#3 Debate: Can running shoes prevent injury?

Here is our third publication of a series of six on a debate on running shoes held at Université de Lausanne in Switzerland. See our first publication of this series for the rules of the debate.

Panel members (counterarguments): Boris Gojanovic, Eric Haefelin, Davide Malatesta, Grégoire Millet, Laurent Paonessa.


Question 3 of 6: Running shoes and injury prevention: What is the basis for our recommendations?


TRC Position: Our recommendations are as follows (simplified version, complex version)... minimalism for beginners and for children... no upcoming changes in running habits if you are used to a specific type of running shoes, if you are not injured, and if you are not looking to improve performance. Our recommendations are based on the following:


  1. currently available scientific evidence
  2. theoretical coherence relative to the kinetic and kinematic effects of shoes, biological plausibility (tissue adaptation), and indirect evidence such as publications on the therapeutic effects of orthoses.
  3. commercially unbiased information.



  • Laurent Paonessa (retailer) calls upon a member of the audience (Philippe) with respect to his experience (switched to minimalism) as a high-level athlete.
  • Philippe from the audience replies: It took me about 3-4 years to switch to minimalism.
  • Blaise later adds: The more kilometers you have under your belt, the longer it takes. It is a lot easier for recreational runners to switch to minimalism. It also depends on the TRC rating of the shoes (how minimalist a pair of shoes is).



  • Laurent Paonessa: In North America, physiotherapy clinics are filled with people who got injured with the advent of minimalism (taken from an upcoming movie by his colleague, film maker, AND running shoe store owner, Pierre Morath).
  • Blaise replies: I can’t wait to watch that movie and see who they interviewed (J this reeks of commercial bias though).
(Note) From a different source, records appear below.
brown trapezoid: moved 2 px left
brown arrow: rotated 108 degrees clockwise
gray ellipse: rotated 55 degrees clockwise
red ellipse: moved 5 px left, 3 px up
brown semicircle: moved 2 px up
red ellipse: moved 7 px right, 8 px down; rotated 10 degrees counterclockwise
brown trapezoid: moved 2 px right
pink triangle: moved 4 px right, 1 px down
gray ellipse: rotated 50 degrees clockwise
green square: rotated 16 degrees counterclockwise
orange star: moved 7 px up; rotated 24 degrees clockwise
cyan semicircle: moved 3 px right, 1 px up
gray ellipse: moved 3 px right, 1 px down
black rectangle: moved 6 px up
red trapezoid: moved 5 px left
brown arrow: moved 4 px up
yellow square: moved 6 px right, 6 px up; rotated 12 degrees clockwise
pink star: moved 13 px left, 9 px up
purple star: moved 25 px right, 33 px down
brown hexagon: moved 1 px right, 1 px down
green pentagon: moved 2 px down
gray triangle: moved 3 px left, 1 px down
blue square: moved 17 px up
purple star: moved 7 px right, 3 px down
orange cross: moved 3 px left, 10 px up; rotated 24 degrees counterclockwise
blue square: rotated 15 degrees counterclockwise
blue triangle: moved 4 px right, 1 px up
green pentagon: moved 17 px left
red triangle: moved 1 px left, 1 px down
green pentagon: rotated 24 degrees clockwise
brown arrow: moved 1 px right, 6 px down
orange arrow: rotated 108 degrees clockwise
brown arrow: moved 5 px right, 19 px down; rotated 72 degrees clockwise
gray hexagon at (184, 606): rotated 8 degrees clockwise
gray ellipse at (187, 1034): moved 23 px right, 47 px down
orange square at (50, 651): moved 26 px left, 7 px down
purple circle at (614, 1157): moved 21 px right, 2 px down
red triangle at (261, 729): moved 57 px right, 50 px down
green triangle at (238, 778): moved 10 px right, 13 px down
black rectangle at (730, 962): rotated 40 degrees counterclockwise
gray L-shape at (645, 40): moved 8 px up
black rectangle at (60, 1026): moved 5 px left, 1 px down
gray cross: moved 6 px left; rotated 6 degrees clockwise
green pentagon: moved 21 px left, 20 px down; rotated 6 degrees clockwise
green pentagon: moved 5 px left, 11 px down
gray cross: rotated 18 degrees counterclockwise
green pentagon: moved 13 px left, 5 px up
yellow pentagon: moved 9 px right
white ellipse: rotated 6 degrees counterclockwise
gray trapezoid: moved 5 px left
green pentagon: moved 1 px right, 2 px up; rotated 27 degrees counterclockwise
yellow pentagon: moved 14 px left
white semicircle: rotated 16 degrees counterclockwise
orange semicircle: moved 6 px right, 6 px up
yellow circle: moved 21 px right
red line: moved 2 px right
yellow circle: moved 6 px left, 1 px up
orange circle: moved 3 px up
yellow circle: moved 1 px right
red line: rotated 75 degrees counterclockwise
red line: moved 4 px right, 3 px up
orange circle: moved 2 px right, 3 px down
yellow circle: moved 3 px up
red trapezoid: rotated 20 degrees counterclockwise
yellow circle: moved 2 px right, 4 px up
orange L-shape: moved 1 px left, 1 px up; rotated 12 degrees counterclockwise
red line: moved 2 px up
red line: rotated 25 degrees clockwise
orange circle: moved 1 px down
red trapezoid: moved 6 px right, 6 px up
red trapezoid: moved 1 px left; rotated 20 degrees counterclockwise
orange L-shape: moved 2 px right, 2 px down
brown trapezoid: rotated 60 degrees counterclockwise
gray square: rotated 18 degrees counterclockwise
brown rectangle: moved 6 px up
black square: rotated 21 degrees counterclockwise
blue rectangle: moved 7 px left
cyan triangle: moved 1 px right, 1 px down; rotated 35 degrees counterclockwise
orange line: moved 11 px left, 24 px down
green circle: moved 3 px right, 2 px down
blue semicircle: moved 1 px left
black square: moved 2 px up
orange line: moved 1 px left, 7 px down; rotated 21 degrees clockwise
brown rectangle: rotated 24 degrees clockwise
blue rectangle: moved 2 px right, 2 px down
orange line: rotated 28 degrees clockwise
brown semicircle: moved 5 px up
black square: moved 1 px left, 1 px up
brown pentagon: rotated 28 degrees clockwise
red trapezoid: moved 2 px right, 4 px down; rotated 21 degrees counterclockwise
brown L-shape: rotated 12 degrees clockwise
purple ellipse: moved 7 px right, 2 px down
Be that as it may, if such is the case: Is minimalism to blame, really? Or is it rather maximalism that has weakened our feet during all these years and lowered our tolerance level when it comes to wearing the “least” amount of shoes.


  • Boris Gojanovic: … be careful not to present personal convictions as evidence-based facts… we do not currently know whether minimalism is preferable or not for injury prevention… you must formulate hypotheses first and leave personal convictions aside.
  • Blaise replies: Are there any data that contradict what I’m saying (such as hypotheses/beliefs relative to these recommendations)… and which are actually based on direct or indirect evidence that is conclusive and which has been published…
  • Blaise calls upon Boris Gojanovic: You’re a clinical practitioner, and you have to answer questions from your patients on a daily basis. Questions such as: “Which shoes should I buy?” What is the basis for your recommendations?
  • Boris Gojanovic: In my practice, overall, I tend to agree with your recommendations…


  My Opinion (in hindsight)


This part of the debate is my favorite (although it is too short to be able to discuss substantive issues). Several classic “clichés” about the risks associated with minimalism were mentioned. Furthermore, no one was able to commit as to the recommendations made (to clients, patients or students), under the pretense of lack of evidence.


My question is as follows: Should we let companies and retailers fabricate recommendations for the general public (a current practice in Europe and North America which has led maximalism to dominate with 95% and 85% of market shares, respectively)?